TEXT FOR ANALYSIS:
▽

But I dunno – the texinfo thing is a big task, so i’ll see how it goes – for now it provides a reasonable markup syntax for many types of technical documents. There are plenty of other issues like user management and concurrent access too, should I bother looking into those. Hmm, versioning – that might be something quite interesting to look into too – and something else i’ve been thinking about recently.

I also ordered a new thinkpad. There’s nothing particularly wrong with my old one – T40 – 5 years old and still in good shape (motherboard/keyboard replaced after 3 years on warrantee, and i dropped it a week later, but just a tiny bit of the case broke off). I just felt like spending money and I thought i’d try an X series this time since they were on special last week, and came with a dock/dvd burner thrown in at a reasonable price. I’ll miss the touchpad and the keyboard light, but the x300 is too expensive.

△

DATA:
▽

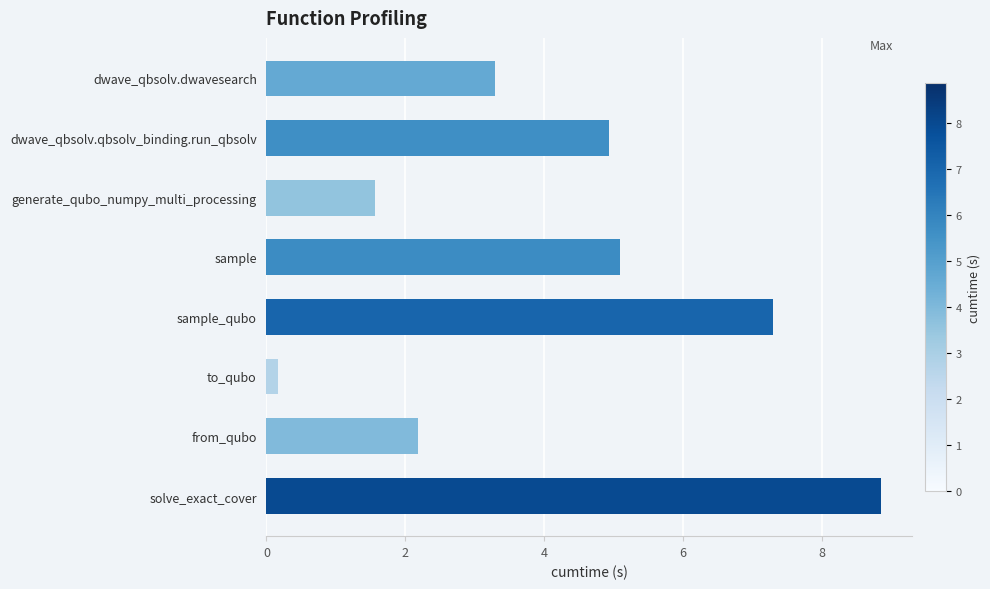

How many data points does each series have?

8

△

PROBLEM DETAILS:
Quote the post about texinfo and the new laptop word for word, beginning at "I also ordered" and stopping after "is too expensive.". The listing is not required for this work.

EXPECTED ANSWER:
I also ordered a new thinkpad. There’s nothing particularly wrong with my old one – T40 – 5 years old and still in good shape (motherboard/keyboard replaced after 3 years on warrantee, and i dropped it a week later, but just a tiny bit of the case broke off). I just felt like spending money and I thought i’d try an X series this time since they were on special last week, and came with a dock/dvd burner thrown in at a reasonable price. I’ll miss the touchpad and the keyboard light, but the x300 is too expensive.